Bitcoin’s Bull Run Hits a Snag: Momentum Flashes Warning Signal for $100K Retest
Bitcoin’s parabolic rally might be running out of steam—at least temporarily. A key momentum indicator just printed its first bearish divergence since the 2024 halving, signaling potential exhaustion among buyers.
Technical traders are eyeing $100K as the next logical support level if the sell-off accelerates. Not exactly catastrophic for an asset that traded below $30K eighteen months ago—but enough to trigger margin calls for overleveraged ’long-term hodlers.’
Meanwhile, Wall Street analysts who dismissed BTC at $60K are suddenly experts on ’overheated crypto markets.’ Funny how that works.

Although Bitcoin remains within a bullish upward channel, the 30-day ROC is forming lower highs, signaling a bearish divergence and weakening momentum.

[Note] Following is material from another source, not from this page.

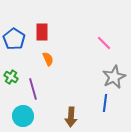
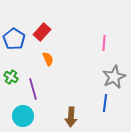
red rectangle: rotated 42 degrees clockwise
pink line: rotated 49 degrees clockwise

Additionally, the daily chart moving average convergence divergence (MACD) histogram, an indicator widely used to gauge trend strength and changes, has flipped negative, indicating a bearish shift in momentum.
All this means that BTC could dive out of the bullish ascending channel, potentially revisiting the major psychological resistance-turned-support at $100,000.
The broader outlook remains constructive, consistent with the recent golden cross of the 50- and 200-day simple moving averages (SMAs).